Sat 5th November 2011, 12:22am
QUOTE(Peter Damian @ Thu 3rd November 2011, 3:04am)
QUOTE(Herschelkrustofsky @ Thu 3rd November 2011, 6:09am)
TOG, I don't think that there are many here at the Review who are objecting to the normal vandal-fighters and janitorial types.
I object to them. They are the reason that 'anyone can edit'. If they just stopped their stupid 'vandal fighting' it would force Wikipedia to put reasonable controls around account opening. Plus, they make vandal fighting into what the community mainly does, the entire model around which Wikipedia operates. Bringing knowledge etc is a mere side effect.
That's an interesting point. I'm not willing to object to RC patrollers, given the existing structure, but what's being pointed out is quite true: the existing structure is only possible because of RCP, which is highly inefficient.

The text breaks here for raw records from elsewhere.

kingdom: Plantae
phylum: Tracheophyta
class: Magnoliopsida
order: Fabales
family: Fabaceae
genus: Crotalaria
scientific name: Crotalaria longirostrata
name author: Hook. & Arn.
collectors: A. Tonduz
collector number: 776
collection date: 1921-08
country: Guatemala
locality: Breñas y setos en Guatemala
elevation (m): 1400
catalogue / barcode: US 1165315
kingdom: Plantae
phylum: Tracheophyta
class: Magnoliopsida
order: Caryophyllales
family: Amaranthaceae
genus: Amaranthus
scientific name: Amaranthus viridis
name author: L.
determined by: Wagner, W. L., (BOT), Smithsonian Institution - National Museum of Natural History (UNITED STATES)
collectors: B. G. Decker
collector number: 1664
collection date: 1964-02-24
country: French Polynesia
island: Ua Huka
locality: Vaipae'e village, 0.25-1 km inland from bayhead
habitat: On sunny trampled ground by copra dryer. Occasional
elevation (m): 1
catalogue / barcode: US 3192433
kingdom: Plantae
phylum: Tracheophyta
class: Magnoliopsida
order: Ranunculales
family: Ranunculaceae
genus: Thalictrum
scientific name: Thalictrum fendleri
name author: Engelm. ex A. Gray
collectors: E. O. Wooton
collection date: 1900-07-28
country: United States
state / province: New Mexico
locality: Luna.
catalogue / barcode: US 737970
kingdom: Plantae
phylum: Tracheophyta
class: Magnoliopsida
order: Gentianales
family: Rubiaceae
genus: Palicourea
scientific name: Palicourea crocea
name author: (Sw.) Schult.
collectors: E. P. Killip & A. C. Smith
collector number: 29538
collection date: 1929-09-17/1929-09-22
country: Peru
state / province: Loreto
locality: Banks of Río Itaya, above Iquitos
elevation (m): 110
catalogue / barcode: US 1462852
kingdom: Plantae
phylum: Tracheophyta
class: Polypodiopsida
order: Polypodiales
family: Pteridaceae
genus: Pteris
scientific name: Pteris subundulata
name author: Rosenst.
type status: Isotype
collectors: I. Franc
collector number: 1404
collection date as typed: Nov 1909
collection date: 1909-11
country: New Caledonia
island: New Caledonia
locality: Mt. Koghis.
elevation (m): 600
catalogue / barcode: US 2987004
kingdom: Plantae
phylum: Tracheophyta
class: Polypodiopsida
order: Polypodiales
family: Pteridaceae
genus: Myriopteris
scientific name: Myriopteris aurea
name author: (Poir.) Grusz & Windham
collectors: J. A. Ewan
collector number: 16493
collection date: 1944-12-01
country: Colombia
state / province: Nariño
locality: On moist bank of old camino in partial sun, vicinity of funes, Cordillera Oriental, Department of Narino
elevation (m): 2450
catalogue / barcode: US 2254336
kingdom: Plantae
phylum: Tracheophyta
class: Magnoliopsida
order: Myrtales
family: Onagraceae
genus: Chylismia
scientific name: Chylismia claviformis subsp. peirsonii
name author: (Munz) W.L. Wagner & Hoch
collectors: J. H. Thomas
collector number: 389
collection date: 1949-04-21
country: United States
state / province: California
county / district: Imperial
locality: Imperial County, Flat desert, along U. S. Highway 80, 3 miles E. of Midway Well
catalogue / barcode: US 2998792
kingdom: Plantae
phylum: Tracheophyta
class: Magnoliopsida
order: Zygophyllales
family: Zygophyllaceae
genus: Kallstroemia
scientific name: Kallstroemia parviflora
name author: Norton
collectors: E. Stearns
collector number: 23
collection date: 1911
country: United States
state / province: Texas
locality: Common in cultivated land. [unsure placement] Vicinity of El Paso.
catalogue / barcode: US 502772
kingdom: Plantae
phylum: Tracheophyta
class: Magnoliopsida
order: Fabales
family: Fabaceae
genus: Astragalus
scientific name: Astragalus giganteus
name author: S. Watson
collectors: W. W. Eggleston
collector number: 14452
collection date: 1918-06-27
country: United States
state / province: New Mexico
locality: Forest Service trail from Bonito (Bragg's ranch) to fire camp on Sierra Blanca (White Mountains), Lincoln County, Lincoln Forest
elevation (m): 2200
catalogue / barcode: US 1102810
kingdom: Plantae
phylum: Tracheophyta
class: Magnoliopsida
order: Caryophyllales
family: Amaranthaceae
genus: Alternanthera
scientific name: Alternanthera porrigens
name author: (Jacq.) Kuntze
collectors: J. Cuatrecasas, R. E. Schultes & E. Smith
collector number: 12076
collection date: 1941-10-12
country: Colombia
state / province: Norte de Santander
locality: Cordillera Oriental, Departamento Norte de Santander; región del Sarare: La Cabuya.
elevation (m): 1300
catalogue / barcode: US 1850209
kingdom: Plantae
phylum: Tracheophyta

I know, I've done quite a bit of it. I'd pour over 50 contributions from the last minute (which was only a fraction of them) looking for anything suspicious, and by the time I found something, almost always it had already been reverted. And I assume that this was true for many other RC patrollers. So one has many, many people, doing the work of one. But Wikipedia never valued editor labor, not really. It came to value, to some extent, administrator labor
, but the hell with regular users!
On the other hand, when a global RCP user sees and reverts vandalism on Wikiversity, I not infrequently thank them. Not everything is caught, except for brief periods when some user really looks at everything, which can still be done on Wikiversity, though it can be difficult.
Wikipedia became seriously unwilling to examine structural problems, and practically paralyzed when it comes to proposing even simple changes, which, of course, is a structural problem. There are known solutions to many of the problems, but they are rejected because the status quo benefits the active core, which is the active core because it's benefited by the status quo.
Structure could, for example, be set up so that every edit
is examined in detail, possibly by more than one user, with less
labor than is currently being wasted on RCP. Hah! Try to propose it! "Not a bureaucracy" is what you will hear, because it would involved setting up structure, probably with some defined responsibilities.
Flagged revisions was a software solution that would make this simple. Rejected, right?
Bureaucratic control is okay for Raul654 (Featured article!), but not for ordinary mortals.